Saved entries:

-*-

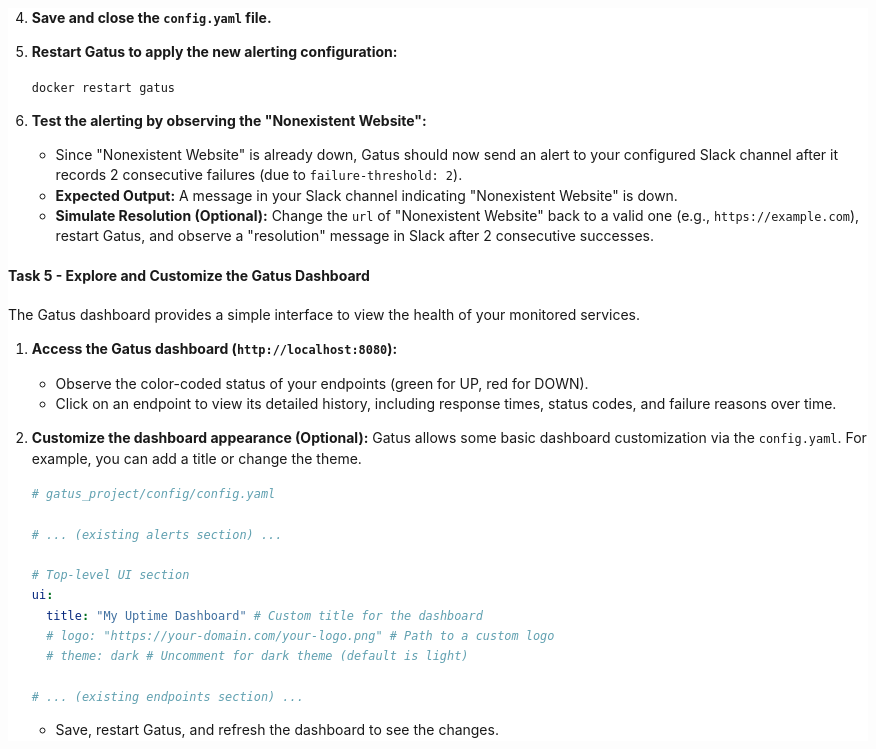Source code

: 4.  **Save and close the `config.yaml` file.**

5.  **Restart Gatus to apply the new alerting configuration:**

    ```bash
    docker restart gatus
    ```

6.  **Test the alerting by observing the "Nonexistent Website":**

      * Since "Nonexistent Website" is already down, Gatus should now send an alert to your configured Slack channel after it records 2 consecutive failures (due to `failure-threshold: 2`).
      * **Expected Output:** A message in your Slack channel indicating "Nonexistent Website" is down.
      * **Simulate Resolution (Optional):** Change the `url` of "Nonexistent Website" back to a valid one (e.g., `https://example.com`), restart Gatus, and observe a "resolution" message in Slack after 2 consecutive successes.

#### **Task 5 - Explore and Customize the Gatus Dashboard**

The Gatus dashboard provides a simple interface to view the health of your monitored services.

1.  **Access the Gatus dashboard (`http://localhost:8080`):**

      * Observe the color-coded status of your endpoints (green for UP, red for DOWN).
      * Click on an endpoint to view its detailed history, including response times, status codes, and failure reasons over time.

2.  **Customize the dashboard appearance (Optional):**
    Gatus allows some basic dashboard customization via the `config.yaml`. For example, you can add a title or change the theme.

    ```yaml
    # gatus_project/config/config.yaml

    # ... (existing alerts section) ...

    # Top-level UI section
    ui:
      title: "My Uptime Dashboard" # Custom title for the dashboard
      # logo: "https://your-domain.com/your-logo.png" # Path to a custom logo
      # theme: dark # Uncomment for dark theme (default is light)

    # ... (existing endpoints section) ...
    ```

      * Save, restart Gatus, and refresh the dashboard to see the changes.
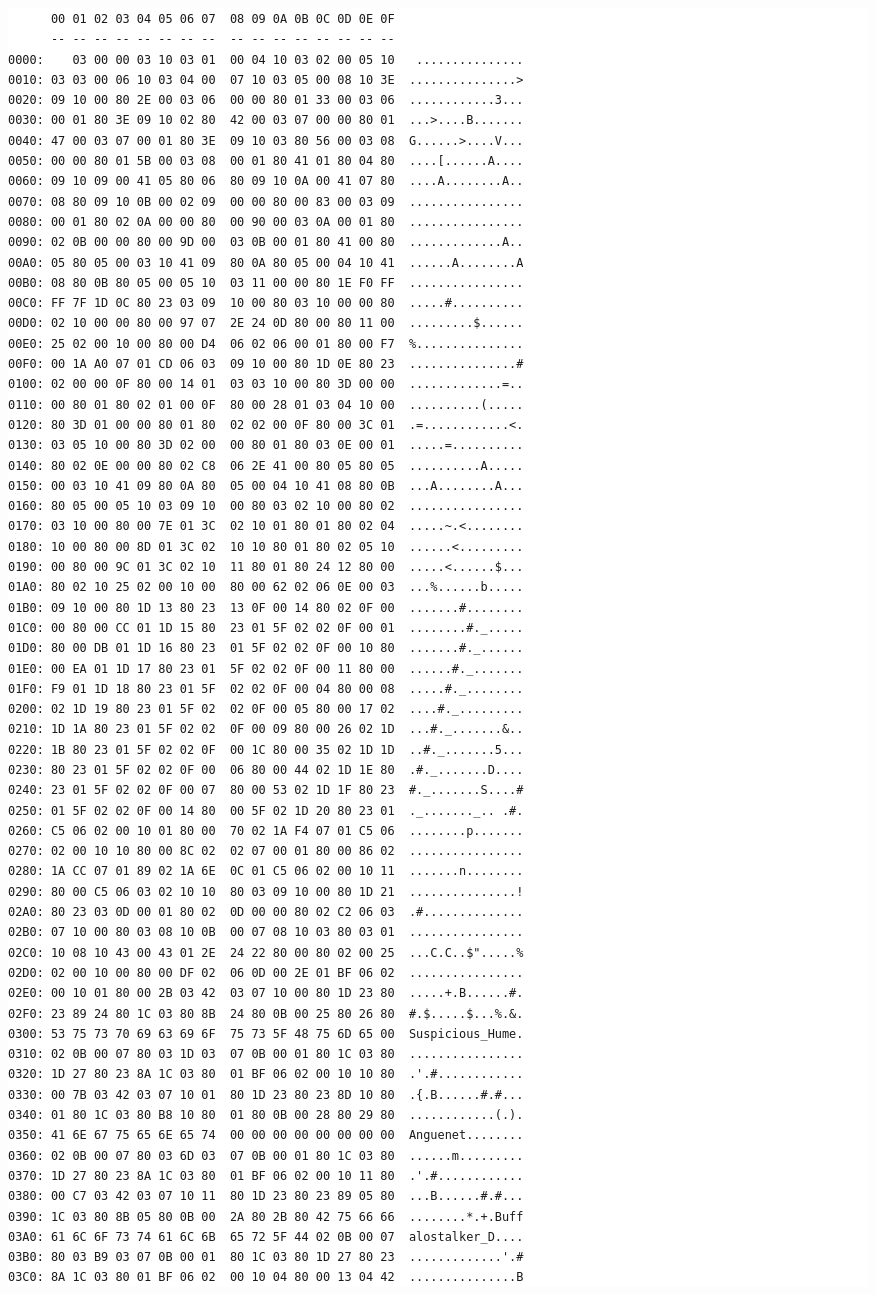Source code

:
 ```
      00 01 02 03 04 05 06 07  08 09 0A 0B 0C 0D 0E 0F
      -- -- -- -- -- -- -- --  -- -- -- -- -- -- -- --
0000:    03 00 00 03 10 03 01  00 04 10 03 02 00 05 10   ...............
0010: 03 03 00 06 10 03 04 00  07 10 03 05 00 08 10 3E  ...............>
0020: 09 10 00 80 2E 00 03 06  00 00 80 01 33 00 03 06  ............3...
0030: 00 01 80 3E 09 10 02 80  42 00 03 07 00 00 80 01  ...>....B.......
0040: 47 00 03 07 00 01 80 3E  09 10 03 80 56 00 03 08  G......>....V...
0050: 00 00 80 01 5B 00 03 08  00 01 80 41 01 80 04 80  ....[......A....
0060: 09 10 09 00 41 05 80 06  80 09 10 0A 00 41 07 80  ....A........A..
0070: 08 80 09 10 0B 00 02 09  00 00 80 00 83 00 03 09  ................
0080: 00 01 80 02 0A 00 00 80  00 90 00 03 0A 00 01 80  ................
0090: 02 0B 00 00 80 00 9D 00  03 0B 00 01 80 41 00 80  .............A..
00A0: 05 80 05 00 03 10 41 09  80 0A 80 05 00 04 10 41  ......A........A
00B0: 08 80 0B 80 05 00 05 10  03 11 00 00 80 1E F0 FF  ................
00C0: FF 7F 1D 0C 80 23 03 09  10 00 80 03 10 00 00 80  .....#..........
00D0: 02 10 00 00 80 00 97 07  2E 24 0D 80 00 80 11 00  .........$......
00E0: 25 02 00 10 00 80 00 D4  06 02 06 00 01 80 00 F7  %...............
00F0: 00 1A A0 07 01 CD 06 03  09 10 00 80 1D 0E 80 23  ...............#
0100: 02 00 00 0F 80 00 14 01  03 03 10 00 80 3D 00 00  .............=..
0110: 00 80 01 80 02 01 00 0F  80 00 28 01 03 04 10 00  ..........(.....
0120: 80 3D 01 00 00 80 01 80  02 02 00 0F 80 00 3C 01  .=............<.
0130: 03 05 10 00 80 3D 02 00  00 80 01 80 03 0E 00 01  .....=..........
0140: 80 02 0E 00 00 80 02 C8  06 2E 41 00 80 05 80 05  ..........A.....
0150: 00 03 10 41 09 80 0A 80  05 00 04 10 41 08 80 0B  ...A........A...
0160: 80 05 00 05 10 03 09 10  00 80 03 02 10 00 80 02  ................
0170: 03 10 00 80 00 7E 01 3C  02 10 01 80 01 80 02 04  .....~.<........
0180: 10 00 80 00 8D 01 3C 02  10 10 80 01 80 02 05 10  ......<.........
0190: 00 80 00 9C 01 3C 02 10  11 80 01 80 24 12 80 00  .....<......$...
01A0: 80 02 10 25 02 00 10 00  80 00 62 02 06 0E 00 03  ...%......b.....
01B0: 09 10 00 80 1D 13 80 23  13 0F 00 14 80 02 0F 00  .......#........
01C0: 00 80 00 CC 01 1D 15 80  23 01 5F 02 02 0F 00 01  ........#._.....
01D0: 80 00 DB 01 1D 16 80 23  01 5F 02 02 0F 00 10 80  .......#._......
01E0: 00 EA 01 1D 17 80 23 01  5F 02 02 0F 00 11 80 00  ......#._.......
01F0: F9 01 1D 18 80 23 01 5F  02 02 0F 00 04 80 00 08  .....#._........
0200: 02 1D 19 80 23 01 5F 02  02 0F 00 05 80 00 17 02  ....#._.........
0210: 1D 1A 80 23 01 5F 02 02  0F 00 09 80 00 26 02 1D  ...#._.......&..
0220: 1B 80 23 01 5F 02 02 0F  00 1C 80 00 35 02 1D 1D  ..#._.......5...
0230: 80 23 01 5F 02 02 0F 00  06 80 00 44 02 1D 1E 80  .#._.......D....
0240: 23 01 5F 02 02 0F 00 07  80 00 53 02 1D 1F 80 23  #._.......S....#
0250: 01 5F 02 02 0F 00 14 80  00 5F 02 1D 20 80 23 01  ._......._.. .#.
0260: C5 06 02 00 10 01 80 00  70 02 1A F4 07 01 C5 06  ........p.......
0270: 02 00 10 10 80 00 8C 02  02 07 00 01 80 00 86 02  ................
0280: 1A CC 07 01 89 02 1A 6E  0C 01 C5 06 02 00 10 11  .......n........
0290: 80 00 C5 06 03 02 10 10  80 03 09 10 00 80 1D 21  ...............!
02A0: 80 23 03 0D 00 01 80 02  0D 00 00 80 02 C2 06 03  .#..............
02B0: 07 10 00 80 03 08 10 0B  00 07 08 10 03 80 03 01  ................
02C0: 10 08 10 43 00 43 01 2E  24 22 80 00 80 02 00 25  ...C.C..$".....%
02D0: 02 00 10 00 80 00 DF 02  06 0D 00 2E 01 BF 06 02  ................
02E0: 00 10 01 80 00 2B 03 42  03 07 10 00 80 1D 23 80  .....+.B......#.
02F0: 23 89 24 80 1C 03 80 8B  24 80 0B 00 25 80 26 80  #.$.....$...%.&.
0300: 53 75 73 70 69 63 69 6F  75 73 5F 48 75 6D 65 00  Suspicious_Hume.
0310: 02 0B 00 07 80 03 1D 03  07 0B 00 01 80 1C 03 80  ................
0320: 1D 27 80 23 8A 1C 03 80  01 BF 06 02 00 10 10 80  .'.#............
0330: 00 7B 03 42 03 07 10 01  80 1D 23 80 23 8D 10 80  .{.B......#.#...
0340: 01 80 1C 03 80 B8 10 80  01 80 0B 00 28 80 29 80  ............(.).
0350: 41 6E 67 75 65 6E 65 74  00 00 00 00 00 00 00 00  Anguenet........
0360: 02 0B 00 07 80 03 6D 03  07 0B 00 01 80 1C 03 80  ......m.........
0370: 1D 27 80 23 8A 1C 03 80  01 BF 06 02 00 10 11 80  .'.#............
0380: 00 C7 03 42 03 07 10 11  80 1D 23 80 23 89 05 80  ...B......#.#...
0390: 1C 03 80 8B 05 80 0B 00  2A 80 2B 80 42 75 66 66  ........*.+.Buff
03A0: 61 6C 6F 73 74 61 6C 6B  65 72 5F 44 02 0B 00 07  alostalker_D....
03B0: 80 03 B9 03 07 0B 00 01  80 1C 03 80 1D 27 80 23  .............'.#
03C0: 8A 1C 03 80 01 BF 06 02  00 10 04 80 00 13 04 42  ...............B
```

-*-

Task directions:
Count every line that holds the word "title" in the entries, and state the result alone.

Result:
2